For many athletes, and also those who seek physique enhancement, weight loss is often the primary goal of a combined training and nutrition regimen, especially in sports such as wrestling, boxing, and weightlifting, in which stringent body weight requirements necessitate weight loss in many cases.
Likewise, in sports such as gymnastics and distance running, in which there are no weight limitations, low body fat levels are considered optimal for performance.

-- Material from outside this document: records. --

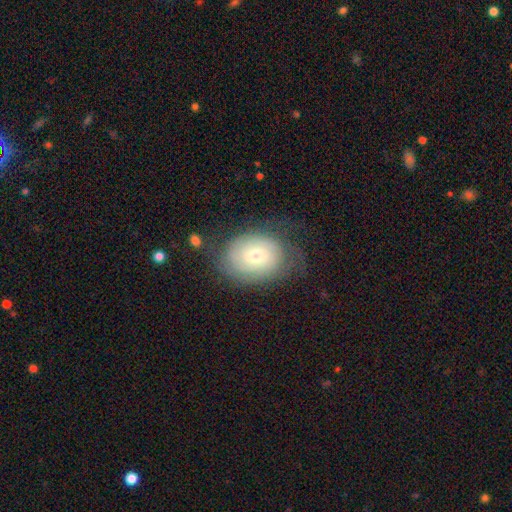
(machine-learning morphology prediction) smooth-or-featured: featured or disk: 49% | smooth: 43% | star or artifact: 8%
  merging: none: 62% | minor disturbance: 23% | major disturbance: 13% | merger: 2%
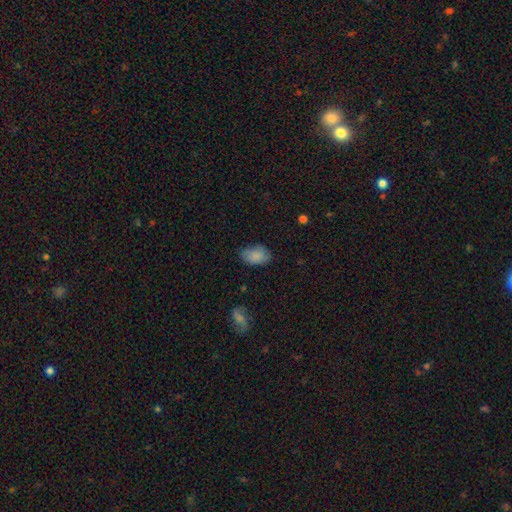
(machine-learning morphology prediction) Smooth or featured: smooth — 81% (featured or disk — 11%)
How rounded: in between — 89% (round — 10%)
Merging: none — 71% (minor disturbance — 22%)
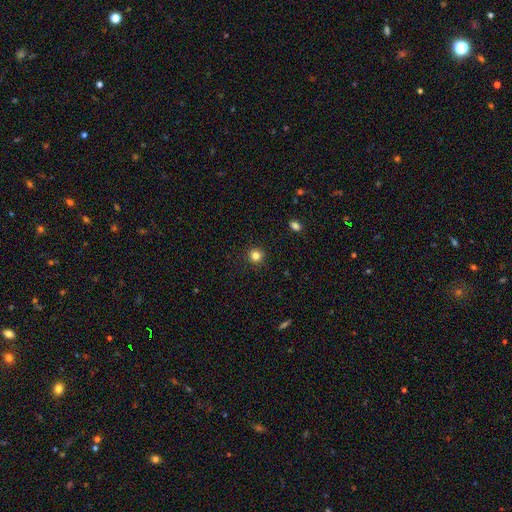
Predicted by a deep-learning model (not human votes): The model was most divided on "smooth or featured": smooth: 83%, star or artifact: 12%, featured or disk: 4%. More confident: how rounded — round (94%); merging — none (92%).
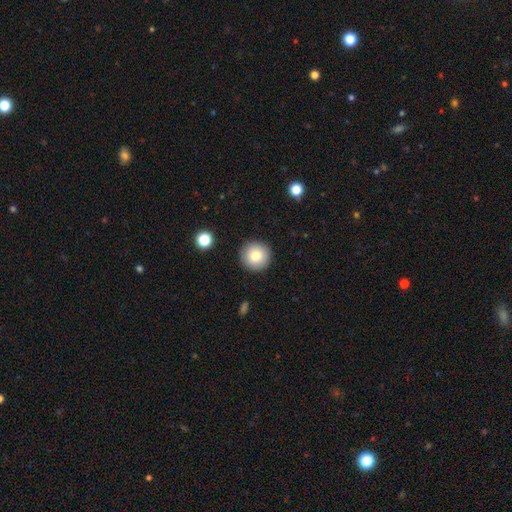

Indeed, weight and body fat loss is frequently the primary objective for anyone pursuing physique improvement. In pursuit of weight loss, many individuals, including athletes, adopt nutritional principles that are ineffective and potentially harmful.
For instance, drastically reducing caloric intake is not only associated with a reduction in performance, but it can also cause adverse changes in vitamin and mineral status. Accordingly, improper rates of weight loss can encourage a loss of lean body mass and glycogen stores, and increase the likelihood of dehydration.
Simultaneously losing body fat and gaining lean body mass is possible through appropriate training and caloric restriction. However, in the case of the individual who has a relatively low body fat content before losing weight it is possible that reductions in lean body mass will accompany fat losses.
Additionally, large and/or rapid weight reductions following caloric restriction likewise result in losses of lean body mass. Therefore, to counteract the potential for muscular losses and a subsequent decrease in metabolic rate during caloric restriction, resistance training and an increase in dietary protein should accompany.
Note that initial weight loss incurred from undergoing caloric restriction is mostly water loss, especially within the first 3 days. In fact, as much as 70% of weight loss achieved through reducing calories by 1000 kcal/day can be attributed to water.
As a general guideline, an acceptable rate of weight loss appears to be approximately 1% per week, which can be achieved through a caloric deficit of 500 to 1000 kcal/day. Because 3500 kcal comprise 0.45 kg (1.0 lb.) of fat, weight reductions should proceed at, but not surpass, 0.51.0 kg/wk.
The most effective approach to weight loss involves a regimen that both reduces dietary caloric intake and also burns calories through exercise. Numerous studies have shown that adding exercise to a weight loss program results in a greater loss of body fat, while maintaining or increasing lean body mass.
For example, a program of weight control that expended 250 kcal daily through exercise and an additional 250 kcal through dietary restriction would be more effective than a program that simply limited caloric intake by 500 kcal. Furthermore, when weight is reduced by diet alone, there is a greater likelihood that there will be a loss of lean tissue, subsequently promoting a drop in resting metabolic rate.